Senin, 13 Februari 2012

(00001) Adzkar Nawawi: Keutamaan Dzikir Yang Tidak Terikat Waktu

Adzkar Nawawi: Keutamaan Dzikir Yang Tidak Terikat Waktu

Allah Ta'ala berfirman:Sesungguhnya mengingat Allah (Shalat) adalah lebih besar (keutamaannya dari ibadah-ibadah yang lain). (Al-'Ankabût [29]: 45)

Karena itu, ingatlah kamu kepada-Ku niscaya aku ingat (pula) kepadamu. (Al-Baqarah [2]: 152)
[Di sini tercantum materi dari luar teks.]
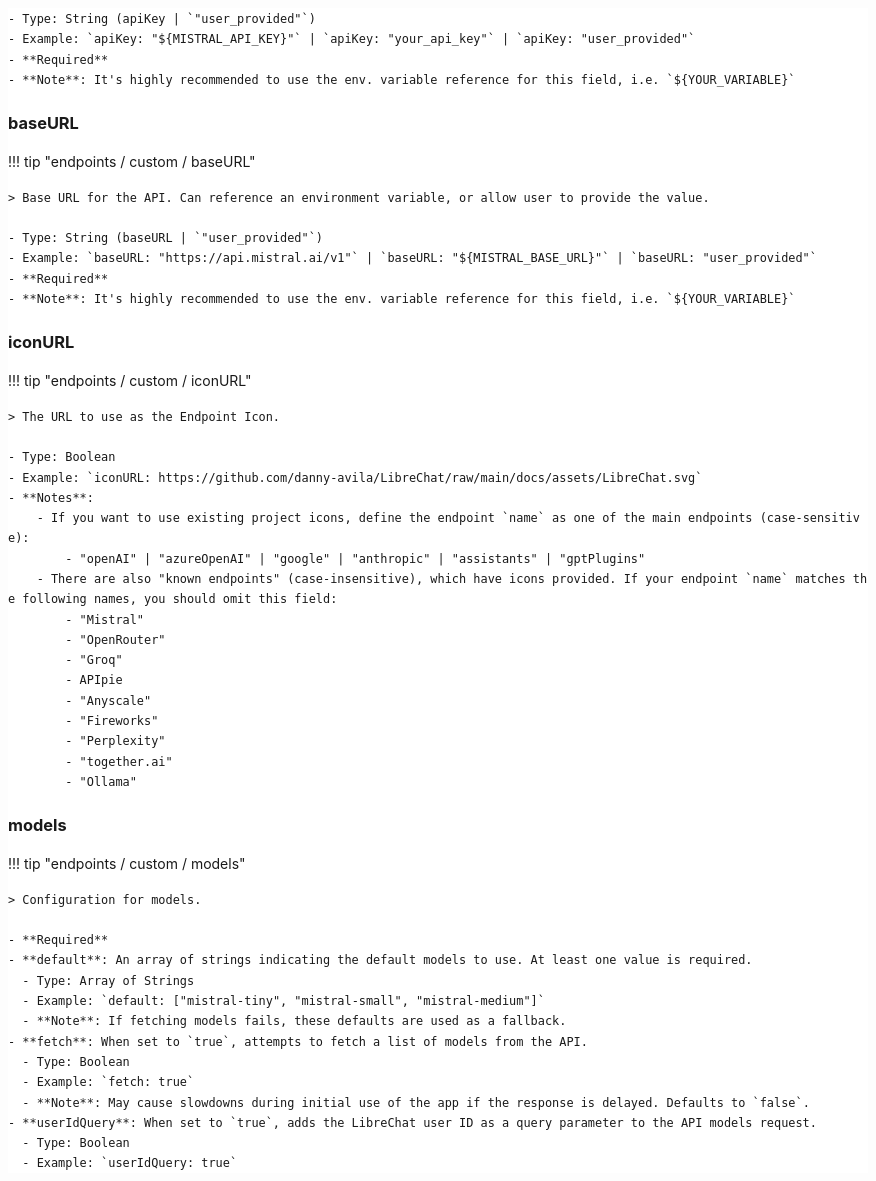     - Type: String (apiKey | `"user_provided"`)
    - Example: `apiKey: "${MISTRAL_API_KEY}"` | `apiKey: "your_api_key"` | `apiKey: "user_provided"`
    - **Required**
    - **Note**: It's highly recommended to use the env. variable reference for this field, i.e. `${YOUR_VARIABLE}`

### **baseURL**

!!! tip "endpoints / custom / baseURL"

    > Base URL for the API. Can reference an environment variable, or allow user to provide the value.

    - Type: String (baseURL | `"user_provided"`)
    - Example: `baseURL: "https://api.mistral.ai/v1"` | `baseURL: "${MISTRAL_BASE_URL}"` | `baseURL: "user_provided"`
    - **Required**
    - **Note**: It's highly recommended to use the env. variable reference for this field, i.e. `${YOUR_VARIABLE}`

### **iconURL**

!!! tip "endpoints / custom / iconURL"

    > The URL to use as the Endpoint Icon.

    - Type: Boolean
    - Example: `iconURL: https://github.com/danny-avila/LibreChat/raw/main/docs/assets/LibreChat.svg`
    - **Notes**:
        - If you want to use existing project icons, define the endpoint `name` as one of the main endpoints (case-sensitive):
            - "openAI" | "azureOpenAI" | "google" | "anthropic" | "assistants" | "gptPlugins"
        - There are also "known endpoints" (case-insensitive), which have icons provided. If your endpoint `name` matches the following names, you should omit this field:
            - "Mistral"
            - "OpenRouter"
            - "Groq"
            - APIpie
            - "Anyscale"
            - "Fireworks"
            - "Perplexity"
            - "together.ai"
            - "Ollama"

### **models**

!!! tip "endpoints / custom / models"

    > Configuration for models.

    - **Required**
    - **default**: An array of strings indicating the default models to use. At least one value is required.
      - Type: Array of Strings
      - Example: `default: ["mistral-tiny", "mistral-small", "mistral-medium"]`
      - **Note**: If fetching models fails, these defaults are used as a fallback.
    - **fetch**: When set to `true`, attempts to fetch a list of models from the API.
      - Type: Boolean
      - Example: `fetch: true`
      - **Note**: May cause slowdowns during initial use of the app if the response is delayed. Defaults to `false`.
    - **userIdQuery**: When set to `true`, adds the LibreChat user ID as a query parameter to the API models request.
      - Type: Boolean
      - Example: `userIdQuery: true`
Maka kalau sekiranya dia tidak termasuk orang-orang yang banyak mengingat Allah, niscaya dia akan tetap tinggal di perut ikan itu sampai hari dibangkitkan. (Ash-Shâffât [37]: 143-144)

Mereka selalu bertasbih malam dan siang tiada henti-hentinya. (Al-Anbiyâ’ [21]: 20)

Sebuah Riwayat dalam dua kitab Shâhîh karya dua imam ahli hadits, yaitu Abu Abdillah Muhammad bin Ismail bin Ibrahim Al-Mughirah Al-Bukhari Al Ju’fi, sang pemimpin para ahli hadits, dan Abu Al-Husain Muslim bin Al-Hajjaj bin Muslim Al-Qusyairi An-Naisaburi dengan sanad yang bersambung dari Abu Hurairah r.a., yang mempunyai nama asli Abdurrahman bin Sakhr, menurut pendapat yang paling shahih dari sekitar 30 pendapat. Dia adalah sahabat Nabi yang paling banyak meriwayatkan hadits. Dia berkata bahwa Rasulullah SAW pernah bersabda:Ada dua kalimat yang ringan diucapkan dengan lisan, namun berat dalam timbangan amal perbuatan, dan dicintai oleh Allah Yang Maha Pengasih, yaitu bacaan: SUBHÂNALLÂHI WA BIHAMDIHÎ (Maha Suci Allah dan segala puji untuk-Nya) dan SUBHÂNALLÂHIL ‘AZHÎM (Maha Suci Allah Yang Maha Agung). 

(Shahih. HR. Bukhari [6406], [6682], [7563], Muslim (Adz-Dzikir wa Ad-Du’â’131, At-Tirmidzi [3467], Ibnu Majah [3806], dan Nasa’i dalam ‘Amal Al-Yaum wa Al-Lailah dari hadits riwayat Abu Hurairah.)